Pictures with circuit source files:

"""

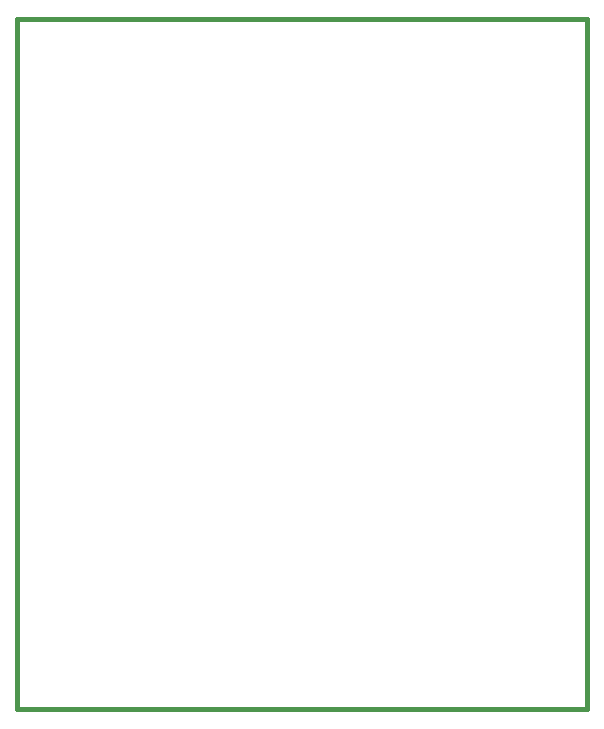
<source format=gko>
G04 Layer: BoardOutlineLayer*
G04 EasyEDA v6.5.34, 2023-09-04 11:54:11*
G04 81153b16d9204a1fb18c57ec6b78e56b,7e63b50fb6014f29bd7207b67e5f40bc,10*
G04 Gerber Generator version 0.2*
G04 Scale: 100 percent, Rotated: No, Reflected: No *
G04 Dimensions in millimeters *
G04 leading zeros omitted , absolute positions ,4 integer and 5 decimal *
%FSLAX45Y45*%
%MOMM*%

%ADD10C,0.4000*%
D10*
X2296Y-1506D02*
G01*
X2296Y5840481D01*
X4701283Y5840481D01*
X4828283Y5840481D01*
X4828283Y-1506D01*
X0Y0D01*

%LPD*%
M02*

</source>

"""

- EXERCISE -
Set down exactly, and only, the lines of the data above from the line containing "X4701283Y5840481D01*" through the last one.

- SOLUTION TO THIS EXERCISE -
X4701283Y5840481D01*
X4828283Y5840481D01*
X4828283Y-1506D01*
X0Y0D01*

%LPD*%
M02*

</source>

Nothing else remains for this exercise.